BY MOBILE DEVICE QR Code Our voting website is designed specifically for voting online. You can now lodge your vote by scanning the QR code adjacent or enter the voting link https://investorcentre.linkgroup.com into your mobile device. Log in using the Holder Identifier and postcode for your shareholding.

To scan the code you will need a QR code reader application which can be downloaded for free on your mobile device.

BY MAIL

Metarock Group Limited C/- Link Market Services Limited Locked Bag A14 Sydney South NSW 1235 Australia

BY FAX

+61 2 9287 0309

BY HAND

delivering it to Link Market Services Limited* Parramatta Square Level 22, Tower 6 10 Darcy Street Parramatta NSW 2150

To appoint a second proxy you must:

  • (a) on each of the first Voting Form and the second Voting Form state the percentage of your voting rights or number of shares applicable to that form. If the appointments do not specify the percentage or number of votes that each proxy may exercise, each proxy may exercise half your votes. Fractions of votes will be disregarded; and

  • in business hours (Monday to Friday, 9:00am–5:00pm)

  • (b) return both forms together.

SIGNING INSTRUCTIONS

You must sign this form as follows in the spaces provided:

Individual: where the holding is in one name, the holder must sign.

Joint Holding: where the holding is in more than one name, either shareholder may sign.

Power of Attorney: to sign under Power of Attorney, you must lodge the Power of Attorney with the registry. If you have not previously lodged this document for notation, please attach a certified photocopy of the Power of Attorney to this form when you return it.

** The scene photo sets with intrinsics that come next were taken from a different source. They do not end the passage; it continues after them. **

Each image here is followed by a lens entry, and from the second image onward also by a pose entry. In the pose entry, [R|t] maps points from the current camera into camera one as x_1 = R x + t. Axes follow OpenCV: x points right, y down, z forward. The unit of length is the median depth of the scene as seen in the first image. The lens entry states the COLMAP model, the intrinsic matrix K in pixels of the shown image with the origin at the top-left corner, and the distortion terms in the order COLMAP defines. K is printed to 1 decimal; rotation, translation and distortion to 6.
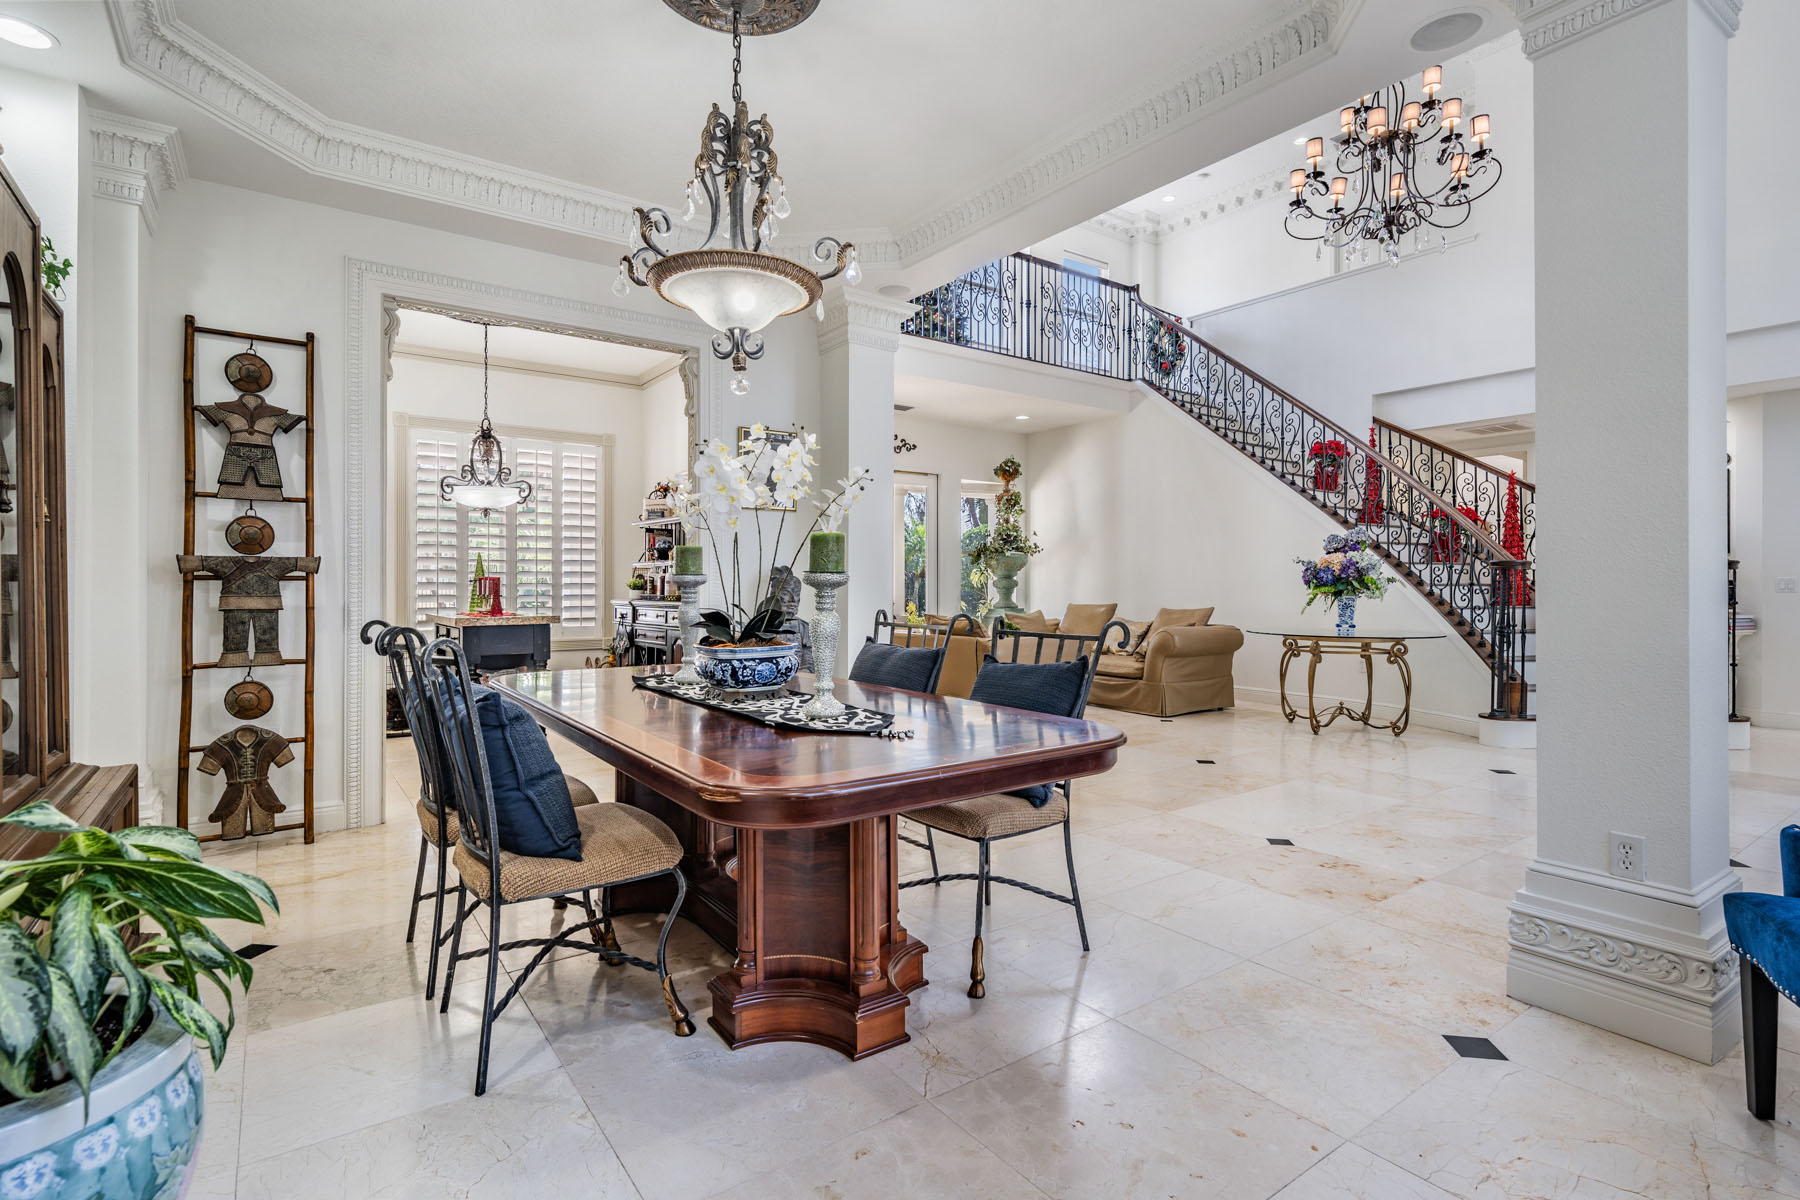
lens RADIAL K [[859.0, 0, 903.6], [0, 859.0, 588.9], [0, 0, 1]] dist [-0.000706, 0.000001]
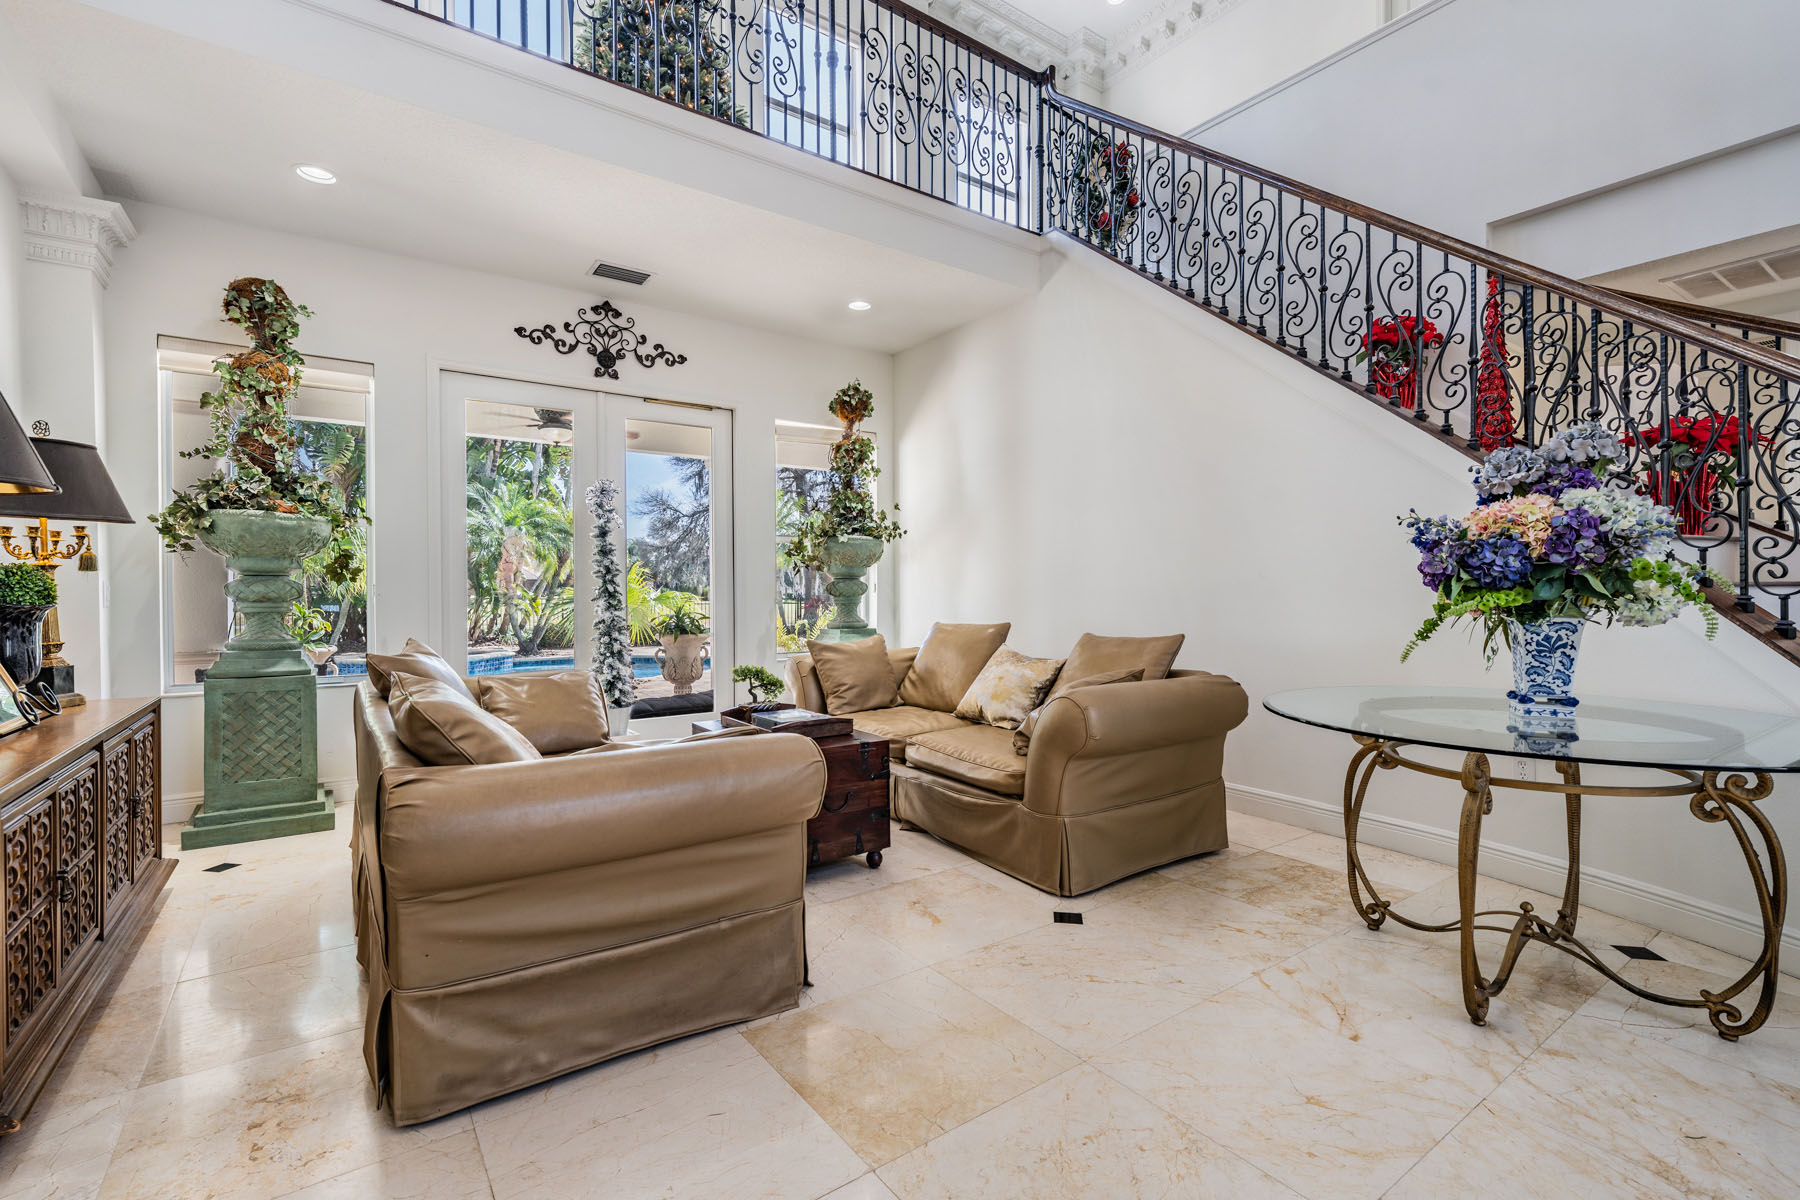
lens RADIAL K [[801.8, 0, 900.0], [0, 801.8, 600.0], [0, 0, 1]] dist [0.000026, -0.000171]
pose [[0.999985, -0.005284, -0.001638, 0.193639], [0.005296, 0.999960, 0.007207, -0.002080], [0.001600, -0.007216, 0.999973, 0.525056]]
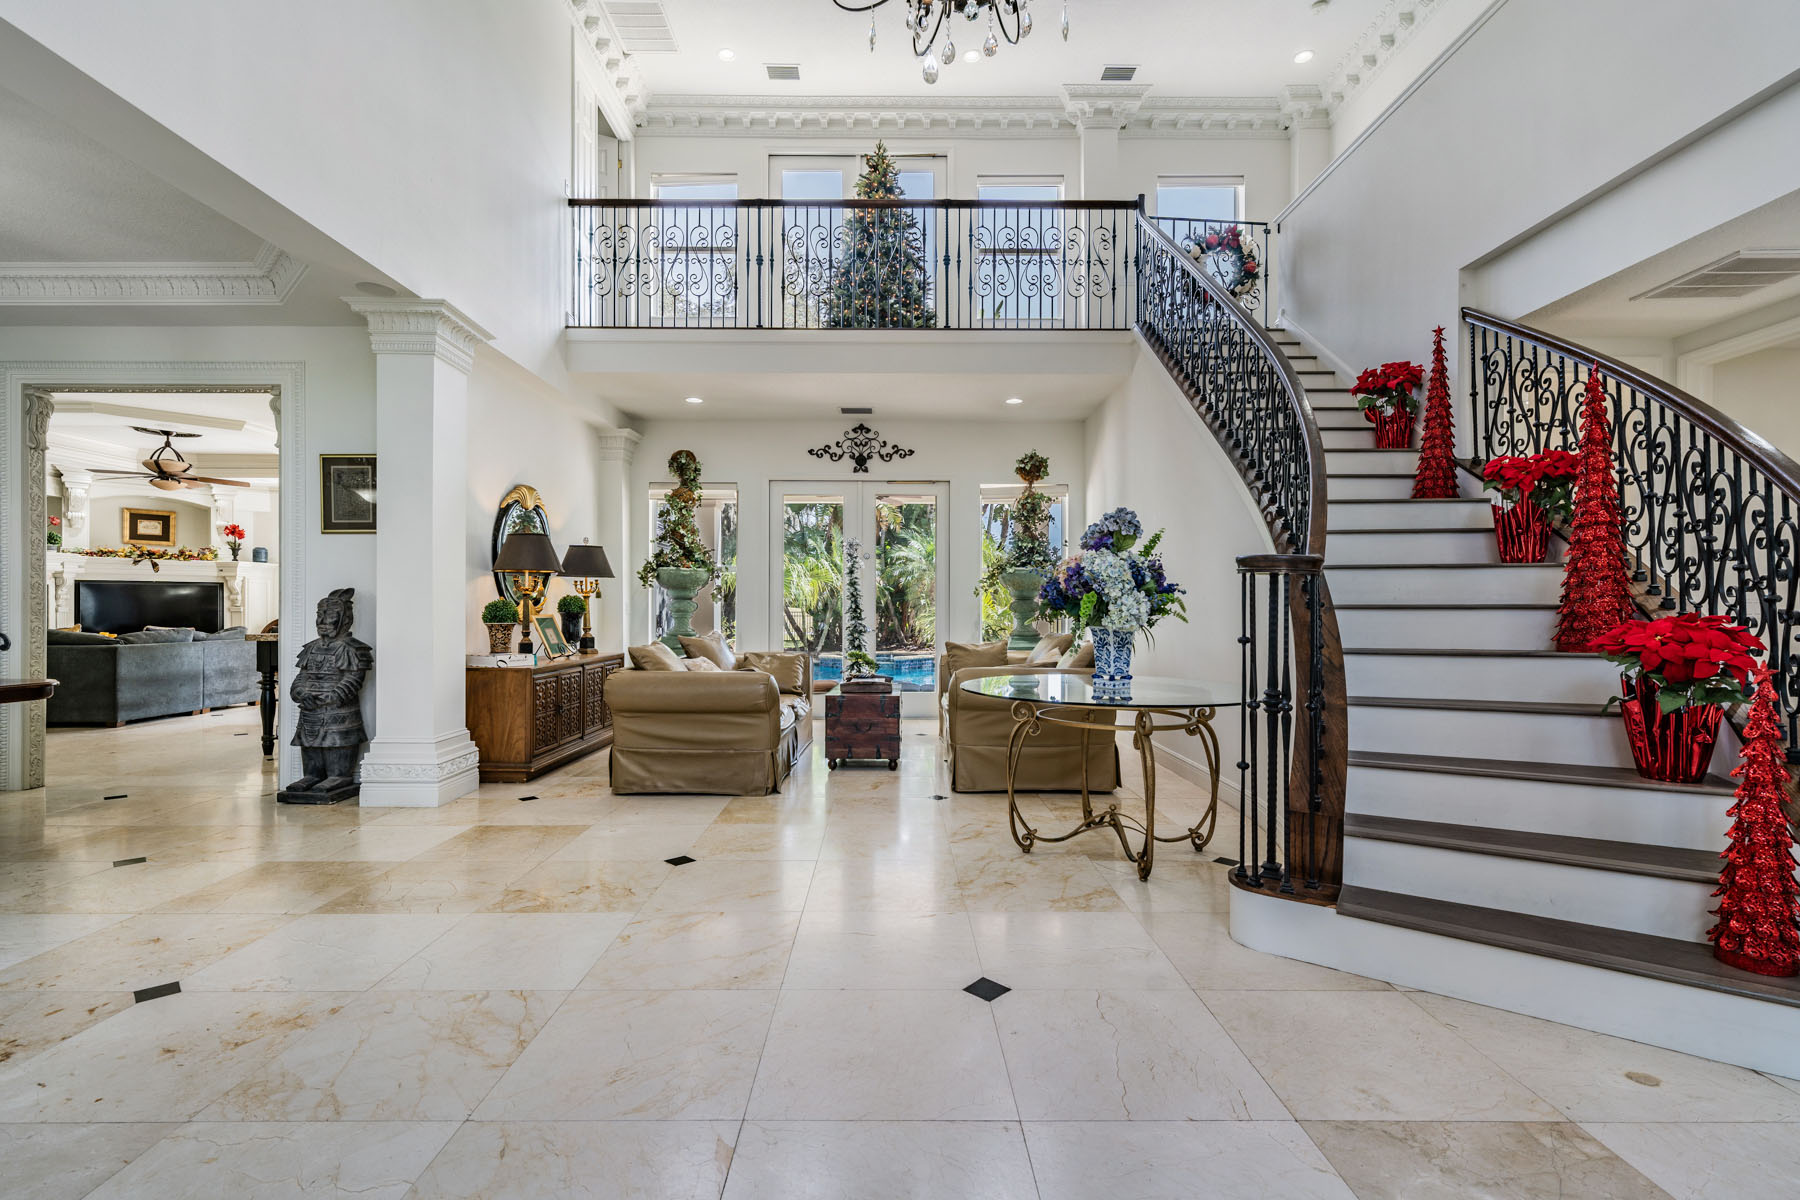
lens RADIAL K [[808.2, 0, 890.2], [0, 808.2, 609.6], [0, 0, 1]] dist [0.001473, 0.000158]
pose [[0.815336, 0.000868, -0.578987, 0.565845], [-0.003363, 0.999989, -0.003237, -0.000480], [0.578978, 0.004587, 0.815331, 0.365089]]
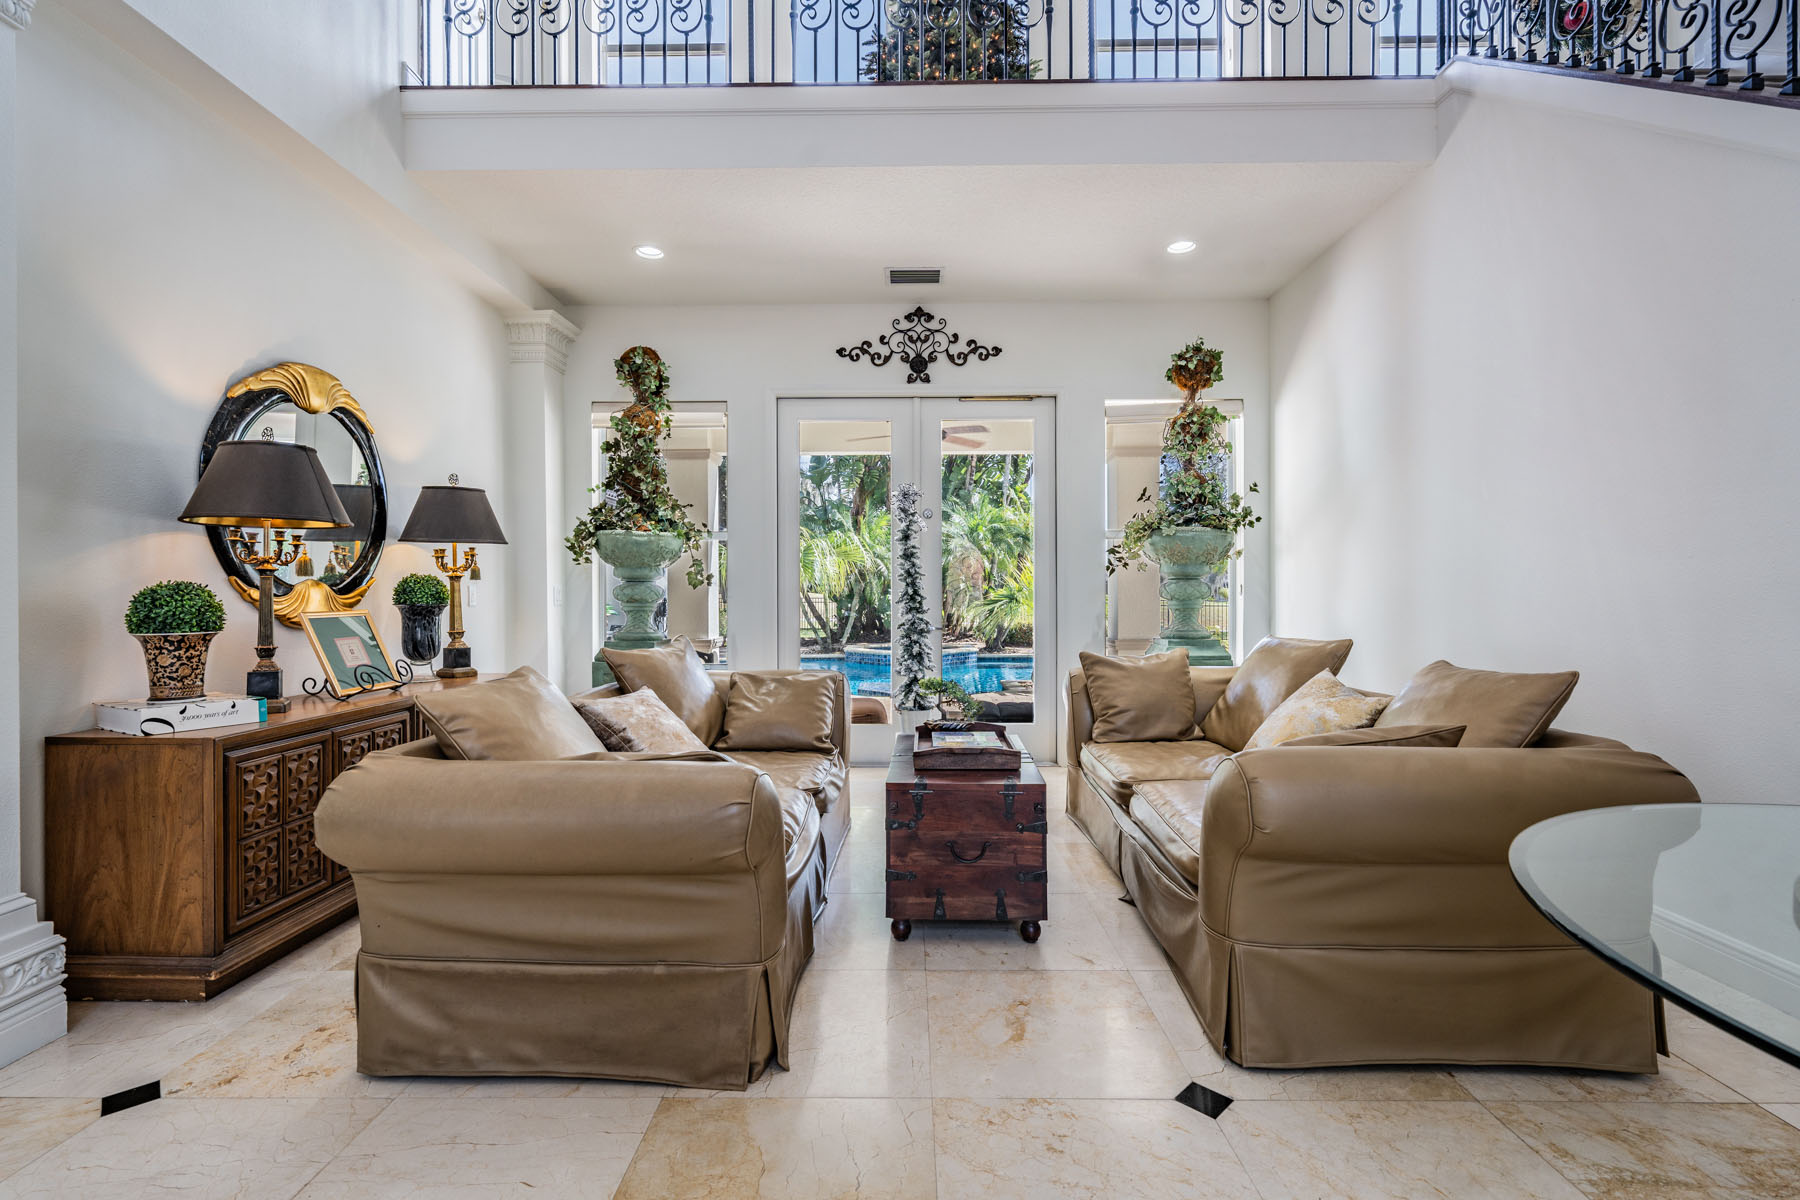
lens RADIAL K [[796.1, 0, 893.2], [0, 796.1, 598.7], [0, 0, 1]] dist [0.000295, -0.000378]
pose [[0.803545, -0.000309, -0.595244, 0.321140], [0.002007, 0.999996, 0.002191, -0.003198], [0.595241, -0.002956, 0.803542, 0.633573]]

Companies: where the company has a Sole Director who is also the Sole Company Secretary, this form must be signed by that person. If the company (pursuant to section 204A of the Corporations Act 2001 ) does not have a Company Secretary, a Sole Director can also sign alone. Otherwise this form must be signed by a Director jointly with either another Director or a Company Secretary. Please indicate the office held by signing in the appropriate place.

CORPORATE REPRESENTATIVES

If a representative of the corporation is to attend the Meeting the appropriate “Certificate of Appointment of Corporate Representative” must be produced prior to admission in accordance with the Notice of Meeting. A form of the certificate may be obtained from the Company’s share registry or online at www.linkmarketservices.com.au.